Baseline characteristics were balanced. Overall, about one-third of patients had a history of diabetes mellitus. The median follow-up was 3 years. About 10% of patients in each arm discontinued the randomized treatment. The primary outcome was eGFR at 3 years and secondary end points included the development of end-stage renal disease (ESRD), a composite of a decrease of more than 50% in the eGFR, or the initiation of renal replacement therapy. Other secondary end points included hospitalization, blood pressure, exercise capacity, and quality of life.

The main finding from the trial was that stopping RAS inhibitors did not slow kidney decline. The eGFR was similar between the two arms (P=.42). Secondary outcomes and analysis by subgroups also did not show any meaningful differences between the two arms of the study. Serious adverse events were similar between the two arms.

There was a tantalizing observation suggesting that there might be a benefit from continuing RAS inhibition. ESRD or the initiation of renal-replacement therapy occurred in 128 patients (62%) in the discontinuation group and in 115 patients (56%) in the continuation group (hazard ratio, 1.28; 95% CI, 0.99-1.65), just missing statistical significance.
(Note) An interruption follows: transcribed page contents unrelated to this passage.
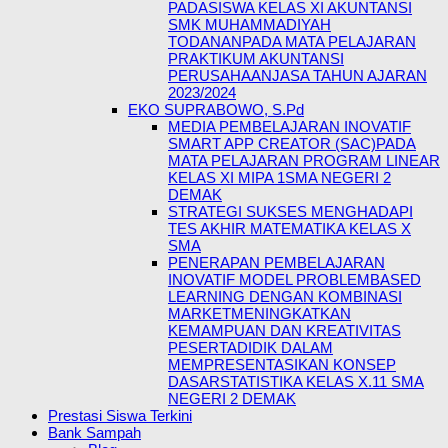
PADASISWA KELAS XI AKUNTANSI
SMK MUHAMMADIYAH
TODANANPADA MATA PELAJARAN
PRAKTIKUM AKUNTANSI
PERUSAHAANJASA TAHUN AJARAN
2023/2024
EKO SUPRABOWO, S.Pd
MEDIA PEMBELAJARAN INOVATIF
SMART APP CREATOR (SAC)PADA
MATA PELAJARAN PROGRAM LINEAR
KELAS XI MIPA 1SMA NEGERI 2
DEMAK
STRATEGI SUKSES MENGHADAPI
TES AKHIR MATEMATIKA KELAS X
SMA
PENERAPAN PEMBELAJARAN
INOVATIF MODEL PROBLEMBASED
LEARNING DENGAN KOMBINASI
MARKETMENINGKATKAN
KEMAMPUAN DAN KREATIVITAS
PESERTADIDIK DALAM
MEMPRESENTASIKAN KONSEP
DASARSTATISTIKA KELAS X.11 SMA
NEGERI 2 DEMAK
Prestasi Siswa Terkini
Bank Sampah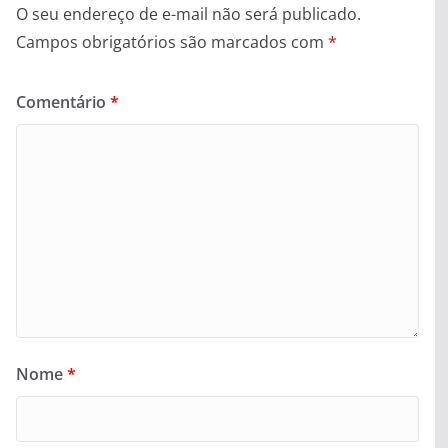
O seu endereço de e-mail não será publicado.
Campos obrigatórios são marcados com
*
Comentário
*
Nome
*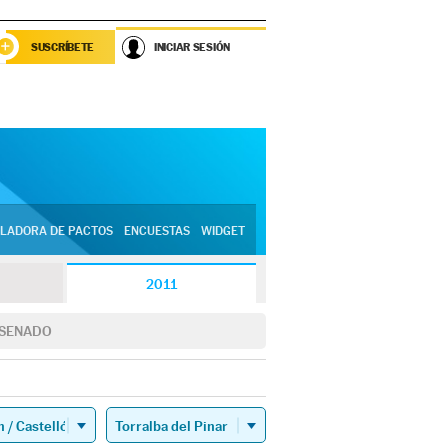
SUSCRÍBETE
INICIAR SESIÓN
LADORA DE PACTOS
ENCUESTAS
WIDGET
2011
SENADO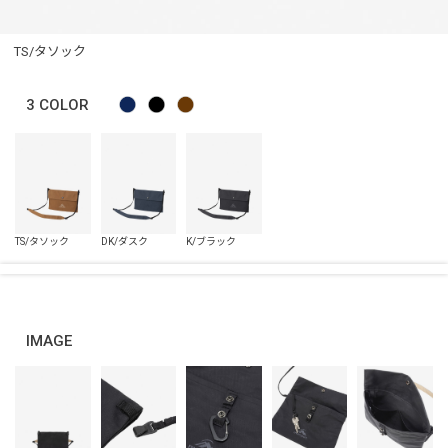
TS/タソック
3
COLOR
IMAGE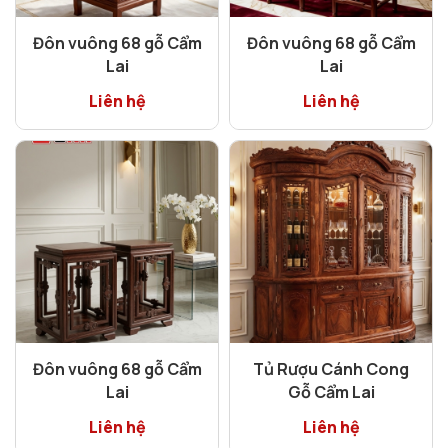
Đôn vuông 68 gỗ Cẩm
Đôn vuông 68 gỗ Cẩm
Lai
Lai
Liên hệ
Liên hệ
Đôn vuông 68 gỗ Cẩm
Tủ Rượu Cánh Cong
Lai
Gỗ Cẩm Lai
Liên hệ
Liên hệ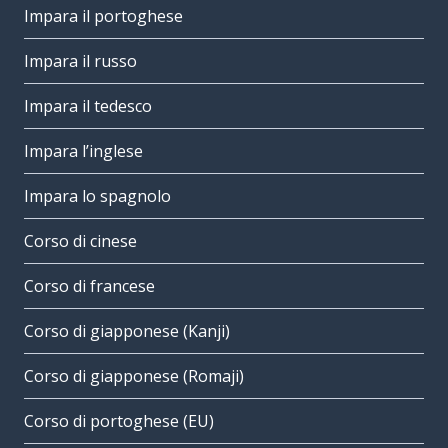
Impara il portoghese
Impara il russo
Impara il tedesco
Impara l’inglese
Impara lo spagnolo
Corso di cinese
Corso di francese
Corso di giapponese (Kanji)
Corso di giapponese (Romaji)
Corso di portoghese (EU)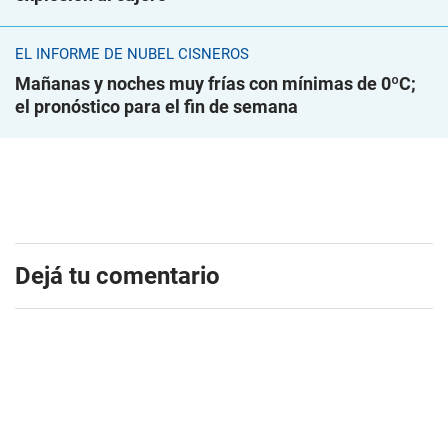
EL INFORME DE NUBEL CISNEROS
Mañanas y noches muy frías con mínimas de 0ºC;
el pronóstico para el fin de semana
Dejá tu comentario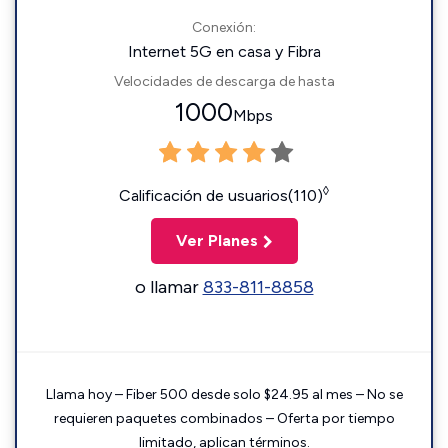
Conexión:
Internet 5G en casa y Fibra
Velocidades de descarga de hasta
1000
Mbps
◊
Calificación de usuarios(110)
Ver Planes
o llamar
833-811-8858
Llama hoy – Fiber 500 desde solo $24.95 al mes – No se
requieren paquetes combinados – Oferta por tiempo
limitado, aplican términos.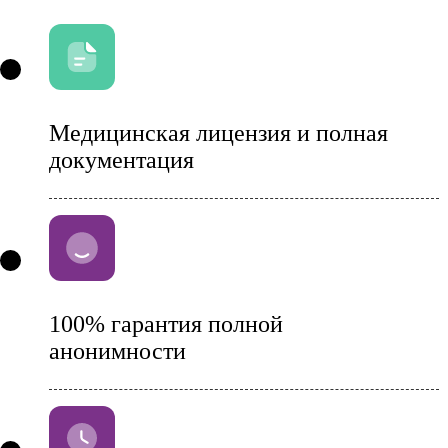
Медицинская лицензия и полная
документация
100% гарантия полной
анонимности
However, a word of caution: since the primary end point was null, and the result was a trend, this result needs to be confirmed in a larger trial.

The trial had several limitations that the authors acknowledged, including the open-label design that might have influenced reported outcomes or hospitalization and the under-representation of non-White patients and those with high levels of proteinuria (>2.6 g/g creatinine). As well, because this was a UK-based study and Black and Latino patients were not recruited, the results may not be generalizable to the US population.

The bottom line from a practice perspective is that you should not stop RAS inhibition unless the patient becomes intolerant or refractory hyperkalemia develops. Indeed, I keep patients on RAS inhibition even after they begin dialysis with the aim of preserving residual renal function.

References

  1. Ruggenenti P, Perna A, Remuzzi G. ACE inhibitors to prevent end-stage renal disease: when to start and why possibly never to stop: a post hoc analysis of the REIN trial results. Ramipril Efficacy in Nephropathy. J Am Soc Nephrol. 2001;12:2832-2837.
  2. Remuzzi G, Ruggenenti P, Perna A, et al. RENAAL Study Group. Continuum of renoprotection with losartan at all stages of type 2 diabetic nephropathy: a post hoc analysis of the RENAAL trial results. J Am Soc Nephrol. 2004;15:3117-3125.
  3. Bhandari S, Mehta S, Khwaja A, et al. STOP ACEi Trial Investigators. Renin–angiotensin system inhibition in advanced chronic kidney disease. N Engl J Med. 2022. doi:10.1056/NEJMoa2210639. PMID:36326117.